01 Apr / The Fast Runner: Filming the Legend of Atanarjuat by Michael Robert Evans [in Library Journal]
What ironic timing to discover Atanarjuat: The Fast Runner, the 2001 Cannes Film Festival Caméra d’Or Award winner about two Inuit brothers – one murdered, the other who escapes by running naked over vast ice – during the 2010 Snowpocalypse. One of Canada’s top 10 grossing films, Atanarjuat marks a milestone in Canadian film history as “the first feature-length film written, directed, and produced by Inuit moviemakers.” Evans (associate dean, journalism, Indiana Univ.; Isuma: Inuit Video Art), in this first volume in the University of Nebraska Press’s new “Indigenous Films” series, posits that Atanarjuat is not only an epic story but also reclaims Inuit history, traditions, and images that have long been mired in outsiders’ stereotypical misrepresentations. Both the film and this book highlight and honor the Inuits’ ingenious ability to thrive in extreme conditions.

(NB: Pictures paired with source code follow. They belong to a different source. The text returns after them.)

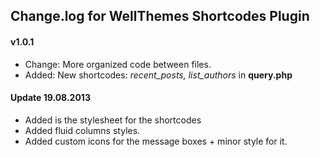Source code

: ## Change.log for WellThemes Shortcodes Plugin

#### v1.0.1
* Change: More organized code between files.
* Added: New shortcodes: *recent_posts, list_authors* in **query.php**

#### Update 19.08.2013
* Added is the stylesheet for the shortcodes
* Added fluid columns styles.
* Added custom icons for the message boxes + minor style for it.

Verdict: Repetition mires Evans’s potentially illuminating treatise – the film summary in Chapter 5 is alluded to so many times that the reader wonders why it doesn’t open the book. Perhaps reiteration is necessary to allow academic audiences to choose pertinent chapters rather than read the whole book. Interested readers might benefit more from watching the film, which is not nearly as difficult to understand as Evans insists.